| SOURCE RECORDS |
»»
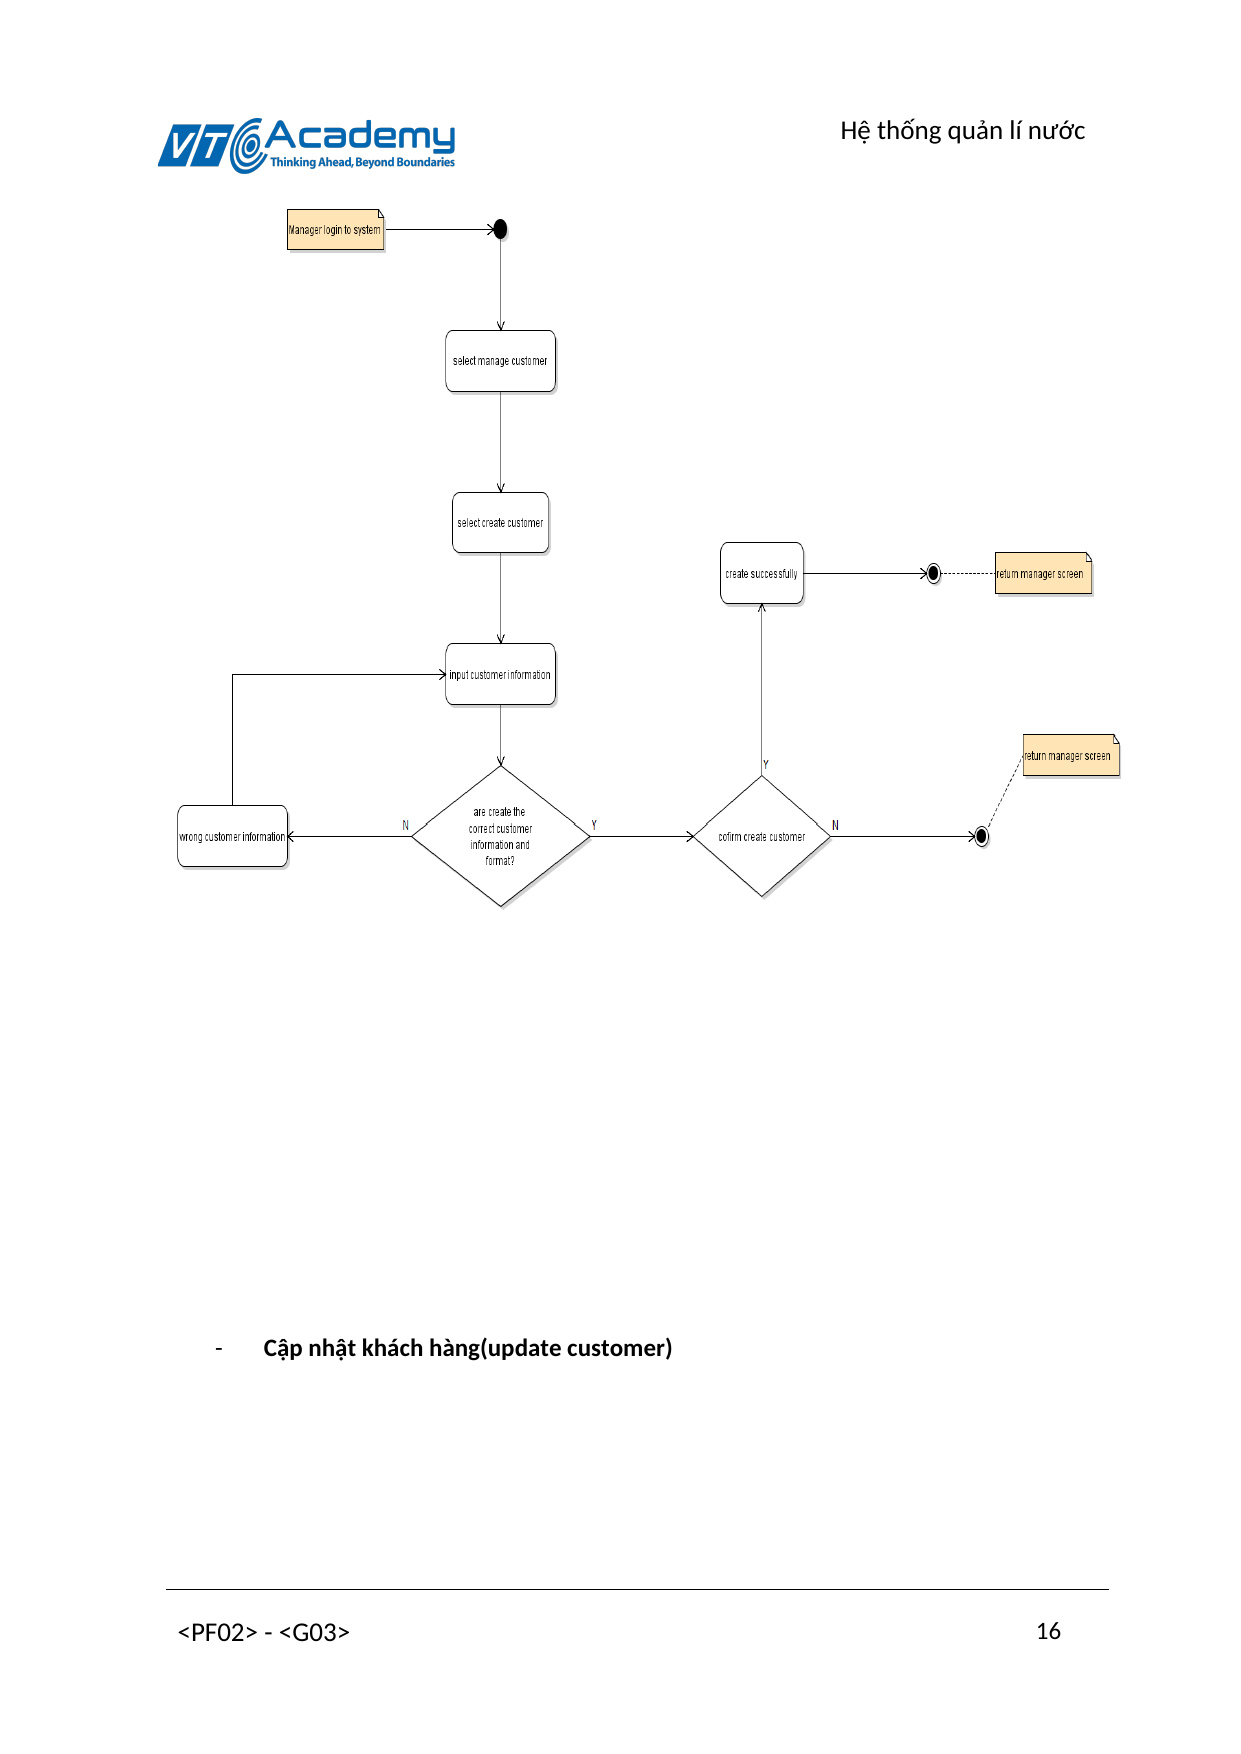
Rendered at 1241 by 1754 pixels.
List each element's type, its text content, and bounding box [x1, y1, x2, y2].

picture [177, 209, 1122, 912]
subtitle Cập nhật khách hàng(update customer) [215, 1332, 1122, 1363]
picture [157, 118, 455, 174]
««
»»
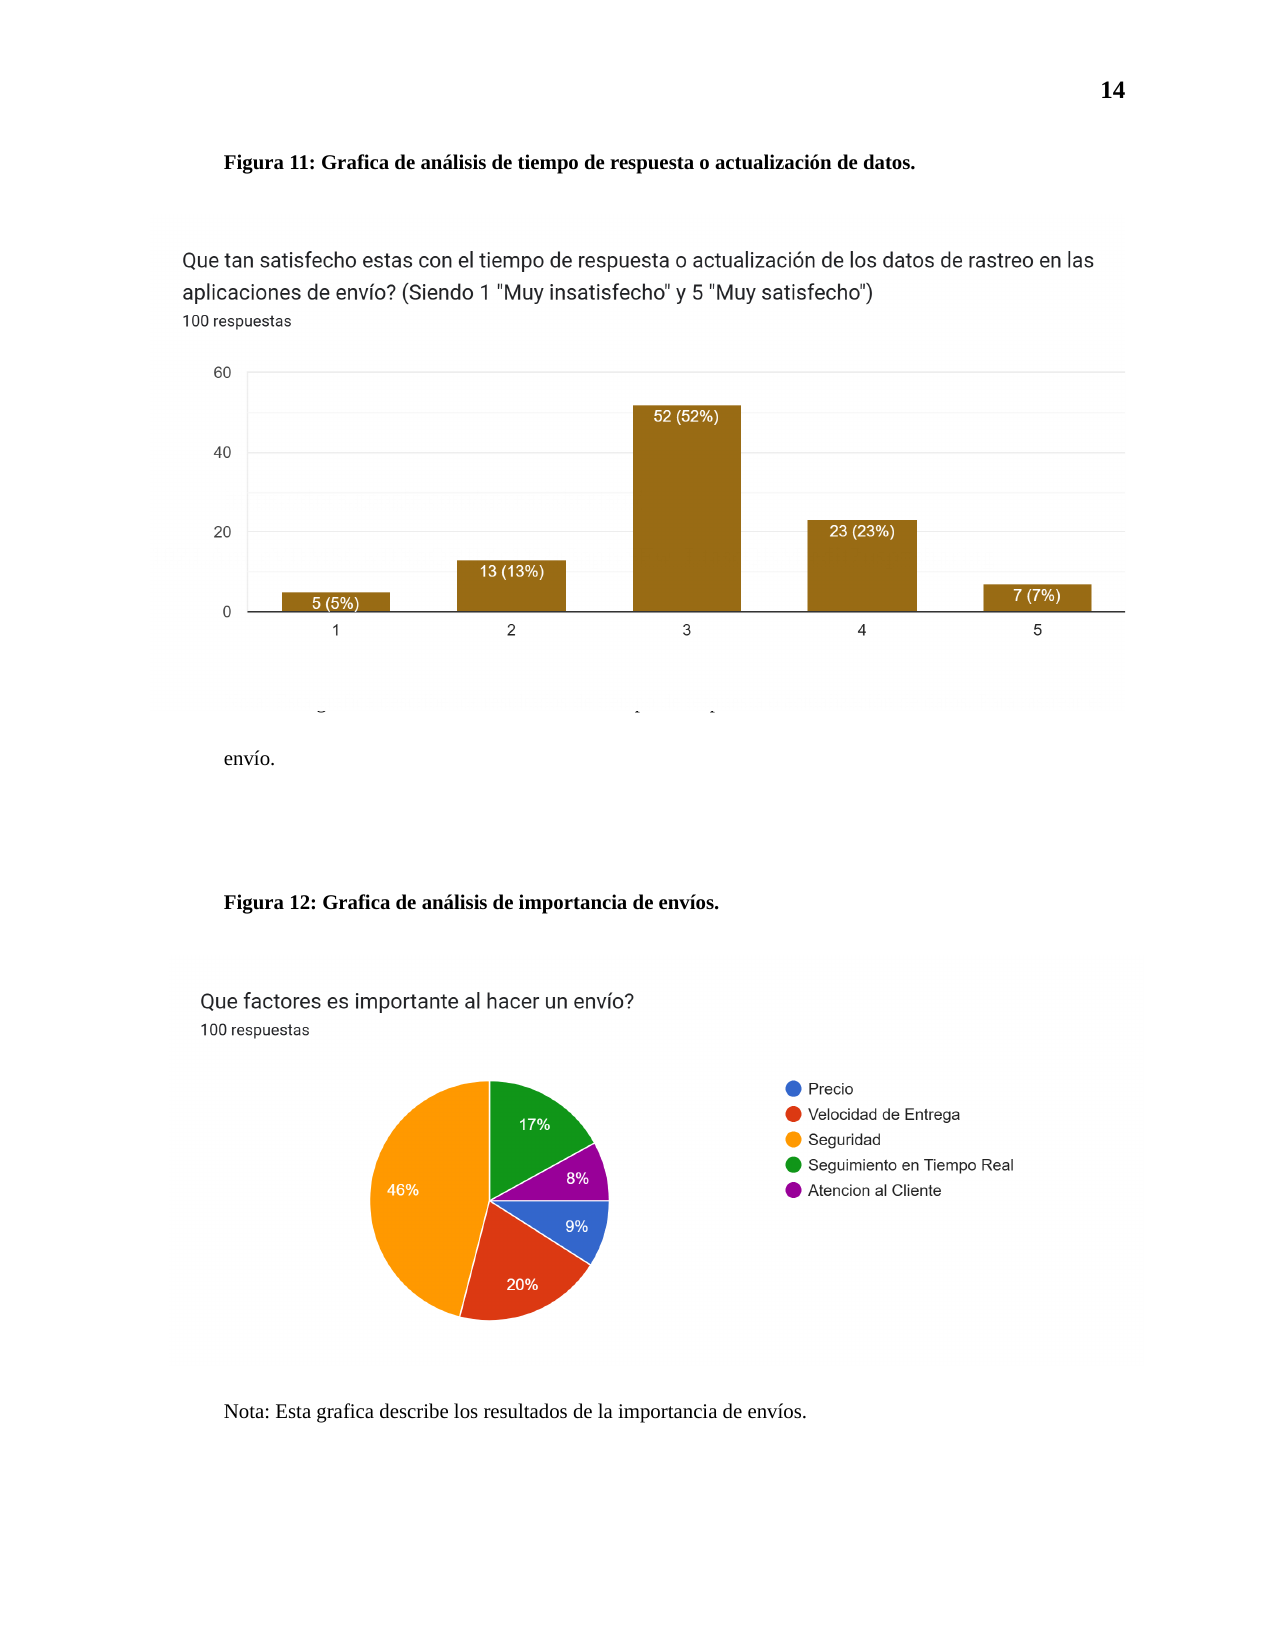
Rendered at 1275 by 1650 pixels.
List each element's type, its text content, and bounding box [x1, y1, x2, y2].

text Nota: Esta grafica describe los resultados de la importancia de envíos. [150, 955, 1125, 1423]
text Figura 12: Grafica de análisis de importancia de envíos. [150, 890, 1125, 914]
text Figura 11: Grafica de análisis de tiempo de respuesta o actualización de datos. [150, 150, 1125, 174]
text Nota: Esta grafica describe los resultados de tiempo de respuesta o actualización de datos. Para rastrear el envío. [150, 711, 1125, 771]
««
| YOUR GOAL |
Copy out all lines of the material above in which "pixels" occurs.

| YOUR SOLUTION |
Rendered at 1241 by 1754 pixels.
Rendered at 1275 by 1650 pixels.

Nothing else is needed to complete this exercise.